• _Source extract_
I find the tire ride so funny. Apparently they had a similar ride in Disneyland way back in the early days, except Spaceships or something. But they often couldn't get it to work so they took it out. It sounds like history is going to repeat itself.


----------



## STLMickeyMom

love that you used the HOW RUDE pic!  loved that show and my friends and I used to say that all the time!  and those teens.....how rude!  totally agree with you.  if you're waiting for someone behind, you let people pass you until your party catches up with you.  you definitely DON'T expect people to let then cut the line!

carsland looks so pretty in the morning!  someday we will see it!!!  glad you got an early morning RSR ride in!

the tire ride.....too many directions for first thing in the morning....


----------



## KatMark

I'm in tears sitting at my desk at work after reading the end of the tour you took. If I do NOTHING else at DL in three years when we go for my big birthday, I want to do that tour.

I can imagine you and Willow had to be exhausted after 12 hours. Okay, did I miss which pillow pet she got?

And you were right at it again the next morning...impressive. 

I am glad you did what you did with those boys. Some people just have to learn common courtesey!

Sorry the ride had issues, but glad you enjoyed it once again.

That last ride you were on does sound a bit weird.


----------



## pkondz

RGirl said:


> *We were up bright and early yet again and out of the room before 6:30.*



Yeah, but do that at home?
Because of work or school????


5 more minutes!!!



RGirl said:


> *We headed out through our "secret path" (seriously - we only saw maybe 2 or 3 other people use this walkway during the entire time we were at the Disneyland Hotel) to DTD.*



That qualifies.
Secret path it is.



RGirl said:


> *We got lined up at a turnstile.
> And then were told that they were only going to open one turnstile per gate, so we had to get in line behind people who arrived after us - always a bummer, but not really a big deal. *







Bummer.



RGirl said:


> *Unfortunately, when the gates opened, the folks in front of us apparently had no idea what to do - you know, use your ticket or card to get into the park....  *



I would make a snarky comment.... except that'll probably be me in a couple of weeks.

(Less!)



RGirl said:


> *The masses, including us, were moving into CarsLand and back towards RSR when we heard the CMs telling everyone that RSR was down.*



I bet they did that on purpose, just to mess with you guys.



RGirl said:


> *Then there were the folks who would kind of wander outside the RSR pack and then surreptitiously wander back into it but several groups of people in front of where they had wandered out.*



But there were snipers in the trees who took care of them!

No? 



RGirl said:


> *Finally, as we were getting close to the last part of the queue, the older teen said something to me like, "Um, my dad's back there, can he ....." at which point I kind of interrupted and gave him a big warm smile and said, "SURE! You can absolutely go back and join him!" And he stood still with a stunned look on his face, so we walked around him and made our way to the ride.*



Way to go!!!

I am _so_ using that if it happens to me.

• _Supplied information_
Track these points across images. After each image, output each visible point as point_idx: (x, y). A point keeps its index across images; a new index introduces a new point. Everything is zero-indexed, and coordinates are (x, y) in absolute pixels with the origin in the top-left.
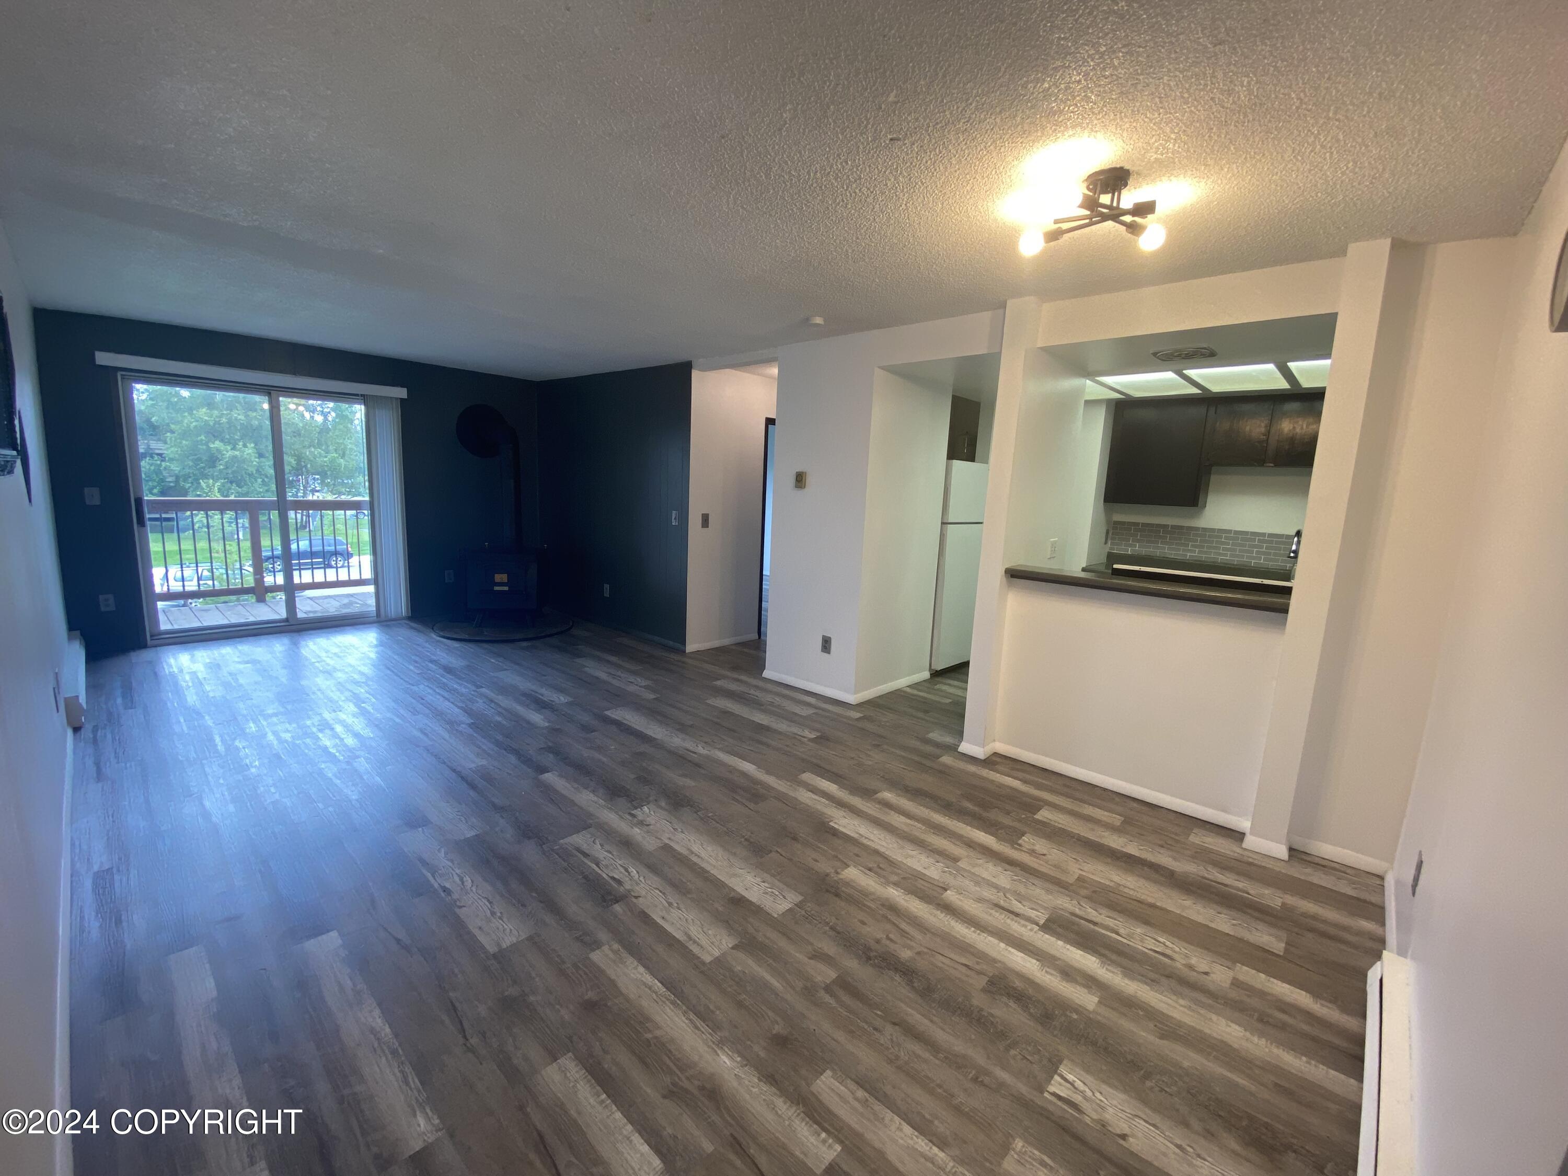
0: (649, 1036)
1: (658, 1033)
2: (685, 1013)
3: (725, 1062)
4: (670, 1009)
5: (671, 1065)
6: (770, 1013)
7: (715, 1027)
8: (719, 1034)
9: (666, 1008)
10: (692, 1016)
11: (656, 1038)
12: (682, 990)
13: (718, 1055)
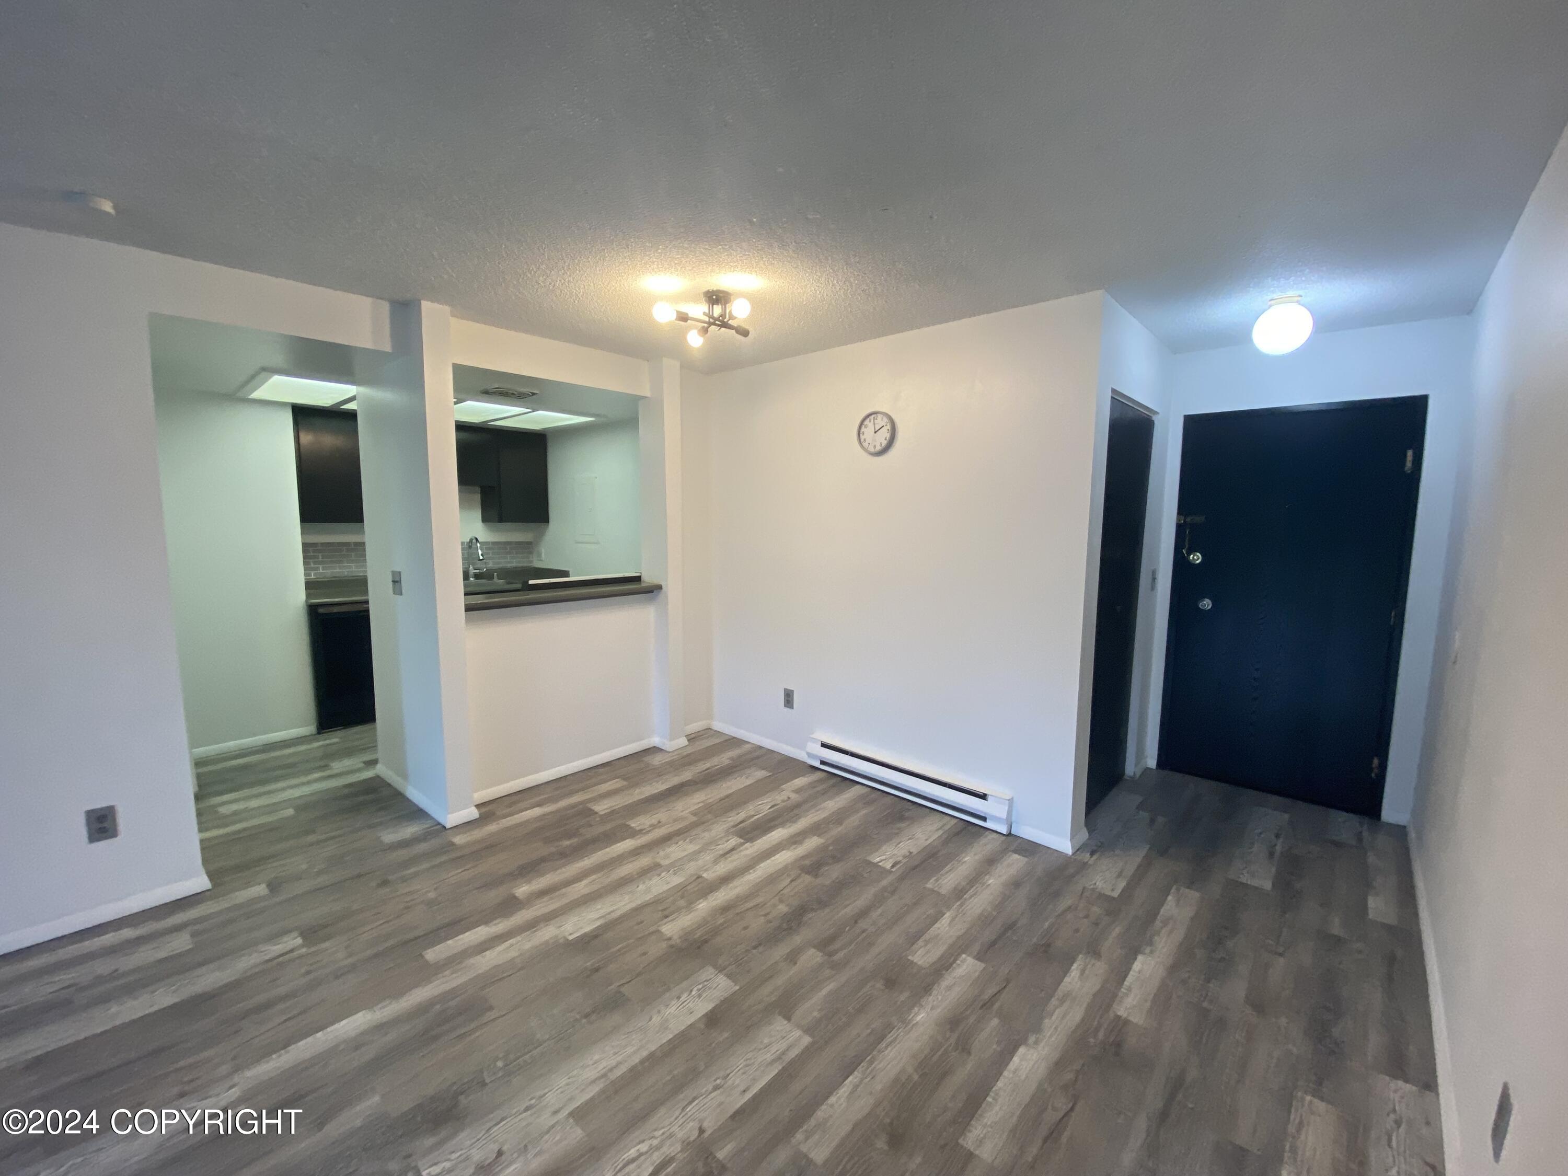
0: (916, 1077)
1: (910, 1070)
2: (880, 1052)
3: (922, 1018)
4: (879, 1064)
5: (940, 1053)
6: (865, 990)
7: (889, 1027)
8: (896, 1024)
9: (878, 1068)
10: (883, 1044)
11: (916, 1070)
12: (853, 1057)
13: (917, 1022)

---

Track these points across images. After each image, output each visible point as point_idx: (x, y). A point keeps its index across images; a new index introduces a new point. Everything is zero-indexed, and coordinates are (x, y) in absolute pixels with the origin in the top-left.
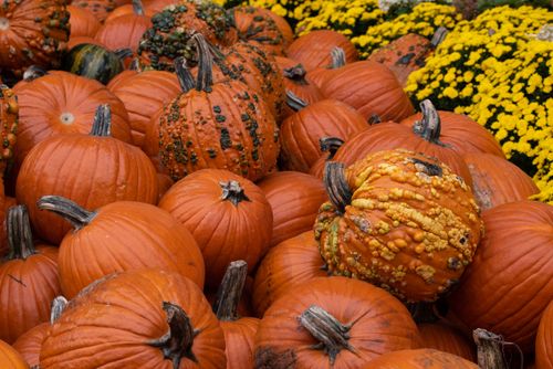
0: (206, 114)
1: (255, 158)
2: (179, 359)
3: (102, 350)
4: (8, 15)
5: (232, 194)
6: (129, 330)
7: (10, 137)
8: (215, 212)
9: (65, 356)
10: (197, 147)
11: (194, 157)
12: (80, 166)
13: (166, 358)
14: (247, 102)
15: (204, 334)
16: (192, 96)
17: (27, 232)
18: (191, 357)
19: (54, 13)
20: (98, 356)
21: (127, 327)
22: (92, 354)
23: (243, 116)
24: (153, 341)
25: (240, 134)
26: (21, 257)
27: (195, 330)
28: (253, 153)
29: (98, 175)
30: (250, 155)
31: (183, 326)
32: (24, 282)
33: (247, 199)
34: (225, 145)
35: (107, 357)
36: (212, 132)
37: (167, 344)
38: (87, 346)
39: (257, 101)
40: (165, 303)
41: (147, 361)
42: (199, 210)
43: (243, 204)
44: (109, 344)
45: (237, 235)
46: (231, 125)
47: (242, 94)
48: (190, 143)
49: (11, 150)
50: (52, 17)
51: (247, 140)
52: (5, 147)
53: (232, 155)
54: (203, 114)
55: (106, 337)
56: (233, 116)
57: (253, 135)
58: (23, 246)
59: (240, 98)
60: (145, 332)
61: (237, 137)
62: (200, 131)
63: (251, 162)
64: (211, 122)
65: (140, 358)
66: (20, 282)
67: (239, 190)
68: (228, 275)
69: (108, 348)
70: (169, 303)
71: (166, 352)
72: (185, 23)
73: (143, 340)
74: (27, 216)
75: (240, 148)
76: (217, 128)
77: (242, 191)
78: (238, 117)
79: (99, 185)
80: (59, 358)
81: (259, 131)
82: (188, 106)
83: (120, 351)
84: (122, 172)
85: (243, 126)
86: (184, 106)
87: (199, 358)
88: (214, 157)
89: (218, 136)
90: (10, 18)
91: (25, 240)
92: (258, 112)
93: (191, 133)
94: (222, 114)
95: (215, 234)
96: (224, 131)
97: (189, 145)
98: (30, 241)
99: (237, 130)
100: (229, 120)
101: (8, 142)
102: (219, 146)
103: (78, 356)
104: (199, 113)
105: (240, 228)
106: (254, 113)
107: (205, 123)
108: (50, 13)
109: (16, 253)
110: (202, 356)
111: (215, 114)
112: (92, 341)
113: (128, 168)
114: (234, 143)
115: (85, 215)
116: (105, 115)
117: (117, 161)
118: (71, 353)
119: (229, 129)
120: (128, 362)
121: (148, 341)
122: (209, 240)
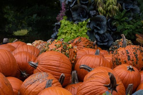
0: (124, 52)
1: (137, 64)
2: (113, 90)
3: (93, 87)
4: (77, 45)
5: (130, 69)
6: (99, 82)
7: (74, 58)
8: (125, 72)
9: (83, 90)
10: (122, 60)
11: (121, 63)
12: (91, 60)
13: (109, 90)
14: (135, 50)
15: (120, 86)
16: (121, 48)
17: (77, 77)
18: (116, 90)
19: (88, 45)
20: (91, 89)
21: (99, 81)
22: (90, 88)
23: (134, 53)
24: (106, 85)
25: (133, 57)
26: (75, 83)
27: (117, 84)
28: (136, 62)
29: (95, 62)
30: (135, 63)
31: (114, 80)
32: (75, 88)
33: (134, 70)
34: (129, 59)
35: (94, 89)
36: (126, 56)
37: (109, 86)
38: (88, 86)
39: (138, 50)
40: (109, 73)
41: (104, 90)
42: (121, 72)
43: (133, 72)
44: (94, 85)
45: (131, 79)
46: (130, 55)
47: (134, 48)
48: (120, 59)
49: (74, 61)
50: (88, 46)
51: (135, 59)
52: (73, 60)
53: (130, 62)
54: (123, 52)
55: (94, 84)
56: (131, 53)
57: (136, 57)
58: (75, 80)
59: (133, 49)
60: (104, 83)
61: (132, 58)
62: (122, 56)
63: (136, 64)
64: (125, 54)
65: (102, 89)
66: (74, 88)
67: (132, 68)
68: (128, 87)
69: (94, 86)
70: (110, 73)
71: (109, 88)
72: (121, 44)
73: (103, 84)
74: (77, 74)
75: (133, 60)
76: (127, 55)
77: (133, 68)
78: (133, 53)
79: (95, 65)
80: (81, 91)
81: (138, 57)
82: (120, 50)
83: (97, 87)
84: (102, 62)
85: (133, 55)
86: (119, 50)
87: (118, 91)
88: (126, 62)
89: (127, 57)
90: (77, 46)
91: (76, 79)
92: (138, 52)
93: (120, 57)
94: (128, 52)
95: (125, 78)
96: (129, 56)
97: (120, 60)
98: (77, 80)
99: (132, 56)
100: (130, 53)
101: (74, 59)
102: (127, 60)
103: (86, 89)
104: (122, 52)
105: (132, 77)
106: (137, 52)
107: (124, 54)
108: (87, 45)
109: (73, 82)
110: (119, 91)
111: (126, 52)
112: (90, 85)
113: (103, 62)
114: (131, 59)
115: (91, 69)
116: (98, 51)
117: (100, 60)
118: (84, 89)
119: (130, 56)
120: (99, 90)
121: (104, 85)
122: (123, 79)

• _Assigned task 1_
Decide whether each statement agrees with the Disneyland forum thread, and back each yes or no with the exact deciding words from it. (a) STLMickeyMom has already seen Carsland in the morning. (b) KatMark expects to visit DL in three years for a big birthday. (c) RGirl's party left the room before 6:30.
• _Assigned task 2_
List every username that appears as a post heading in the Disneyland forum thread.

• _Final answer 1_
(a) No: "carsland looks so pretty in the morning!  someday we will see it!!!"
(b) Yes: "If I do NOTHING else at DL in three years when we go for my big birthday, I want to do that tour."
(c) Yes: "out of the room before 6:30."

• _Final answer 2_
STLMickeyMom
KatMark
pkondz